Local News

Unclassified evidence thorny issue in terror case

Posted October 7, 2009

— Prosecutors and defense attorneys are having a difficult time hashing out how to handle sensitive, unclassified material in the case of seven Triangle-area men accused of plotting terrorist acts.

Daniel Patrick Boyd, 39, his sons, Dylan Boyd, 22, and Zakariya "Zak" Boyd, 20, and four other men – Hysen Sherifi, 24, Mohammad Omar Aly Hassan, 22, Ziyad Yaghi, 21, and Anes Subasic, 33 – were indicted in July on charges that they plotted to murder, kidnap, maim and injure people overseas. They are being held without bond at a prison in Virginia.

An eighth suspect, Jude Kenan Mohammad, 20, is believed to be in Pakistan.

Daniel Boyd and Sherifi also are charged with planning an attack on the Marine Corps base in Quantico, Va.

Chief U.S. District Judge Louise Flanagan has given prosecutors until Dec. 17 to declassify documents and other evidence they plan to use in the case so that defense attorneys can begin reviewing it and preparing their case.
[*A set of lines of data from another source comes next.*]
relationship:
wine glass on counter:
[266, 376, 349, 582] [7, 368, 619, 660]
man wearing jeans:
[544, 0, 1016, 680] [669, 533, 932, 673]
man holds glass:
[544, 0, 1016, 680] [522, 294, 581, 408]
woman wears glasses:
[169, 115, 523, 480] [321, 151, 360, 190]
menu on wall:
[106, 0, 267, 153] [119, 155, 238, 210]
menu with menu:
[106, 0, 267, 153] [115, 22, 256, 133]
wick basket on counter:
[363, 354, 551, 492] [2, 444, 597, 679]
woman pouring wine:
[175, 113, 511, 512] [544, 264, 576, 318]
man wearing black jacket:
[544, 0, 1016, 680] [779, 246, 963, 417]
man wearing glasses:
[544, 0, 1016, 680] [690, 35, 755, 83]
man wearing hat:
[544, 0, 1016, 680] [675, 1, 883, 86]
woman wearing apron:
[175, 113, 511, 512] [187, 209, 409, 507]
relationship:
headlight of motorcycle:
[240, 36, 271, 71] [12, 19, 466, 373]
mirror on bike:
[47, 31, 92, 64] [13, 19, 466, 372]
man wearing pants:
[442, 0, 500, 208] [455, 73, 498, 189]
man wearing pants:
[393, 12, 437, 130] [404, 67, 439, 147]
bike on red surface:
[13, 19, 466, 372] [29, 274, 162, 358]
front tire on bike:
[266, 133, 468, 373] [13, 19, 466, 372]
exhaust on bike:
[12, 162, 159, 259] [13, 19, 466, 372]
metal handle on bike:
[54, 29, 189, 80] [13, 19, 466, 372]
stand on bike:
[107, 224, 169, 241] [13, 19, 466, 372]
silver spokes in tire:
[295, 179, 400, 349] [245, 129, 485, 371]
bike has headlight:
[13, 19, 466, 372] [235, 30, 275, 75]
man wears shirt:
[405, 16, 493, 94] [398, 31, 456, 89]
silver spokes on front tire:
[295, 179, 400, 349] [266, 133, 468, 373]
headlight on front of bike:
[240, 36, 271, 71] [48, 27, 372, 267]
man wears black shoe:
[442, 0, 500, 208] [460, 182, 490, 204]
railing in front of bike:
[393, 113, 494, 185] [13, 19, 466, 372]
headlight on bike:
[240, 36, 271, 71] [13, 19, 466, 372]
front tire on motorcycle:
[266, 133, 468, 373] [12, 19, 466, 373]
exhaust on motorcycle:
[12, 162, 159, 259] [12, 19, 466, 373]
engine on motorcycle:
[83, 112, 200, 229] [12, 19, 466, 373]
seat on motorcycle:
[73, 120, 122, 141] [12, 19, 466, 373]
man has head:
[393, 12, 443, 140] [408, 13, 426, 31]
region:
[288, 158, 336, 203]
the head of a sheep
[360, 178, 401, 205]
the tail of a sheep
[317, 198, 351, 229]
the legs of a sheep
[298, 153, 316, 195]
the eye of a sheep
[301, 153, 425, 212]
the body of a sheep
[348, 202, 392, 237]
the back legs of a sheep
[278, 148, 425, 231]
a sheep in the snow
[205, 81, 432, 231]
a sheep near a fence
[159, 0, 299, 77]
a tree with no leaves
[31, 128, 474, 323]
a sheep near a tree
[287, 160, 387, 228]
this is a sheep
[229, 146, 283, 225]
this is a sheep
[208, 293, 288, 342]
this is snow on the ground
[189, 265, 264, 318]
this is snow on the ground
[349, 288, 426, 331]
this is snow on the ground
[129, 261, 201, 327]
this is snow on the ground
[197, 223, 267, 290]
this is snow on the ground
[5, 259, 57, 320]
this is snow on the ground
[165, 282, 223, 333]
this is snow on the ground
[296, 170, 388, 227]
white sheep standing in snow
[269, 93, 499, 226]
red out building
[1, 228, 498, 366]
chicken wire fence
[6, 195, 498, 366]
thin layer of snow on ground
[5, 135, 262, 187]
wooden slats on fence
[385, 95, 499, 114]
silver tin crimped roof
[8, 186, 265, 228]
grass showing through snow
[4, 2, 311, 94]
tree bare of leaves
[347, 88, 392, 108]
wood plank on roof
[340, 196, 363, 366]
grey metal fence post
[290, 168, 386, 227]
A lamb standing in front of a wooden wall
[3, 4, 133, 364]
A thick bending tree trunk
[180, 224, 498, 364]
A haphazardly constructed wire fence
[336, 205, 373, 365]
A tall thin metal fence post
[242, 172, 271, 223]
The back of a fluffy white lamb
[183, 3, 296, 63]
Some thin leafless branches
Yet, prosecutors and defense attorneys are haggling over information that isn't classified for national security reasons but is still considered sensitive.

Before the case goes to trial, prosecutors want to know with whom the defense will share sensitive information. Defense attorneys say that interferes with their planning and strategy.

Flanagan asked both sides Tuesday to make a case before deciding how to protect sensitive documents.


This story is closed for comments.

Oldest First
View all
  • dwf1205 Oct 8, 2009

    These men deserve to be tried in a public court of law, with the evidence in its entirety available for review by the public, so that there is no question these men are guilty if convicted. From what I've heard, that is that they had guns and alot of ammo, and had burried guns, and did "paramilitary training", all stuff I do, I see no crime! Let's see the evidence! Secret evidence now? Secret courts later! Ohh wait, we have those now too. :-\

  • whatelseisnew Oct 7, 2009

    And thus lies one of the huge problems with bringing those people from Gitmo to here, and letting them get into our normal Judicial system. Tribunals should have sufficed.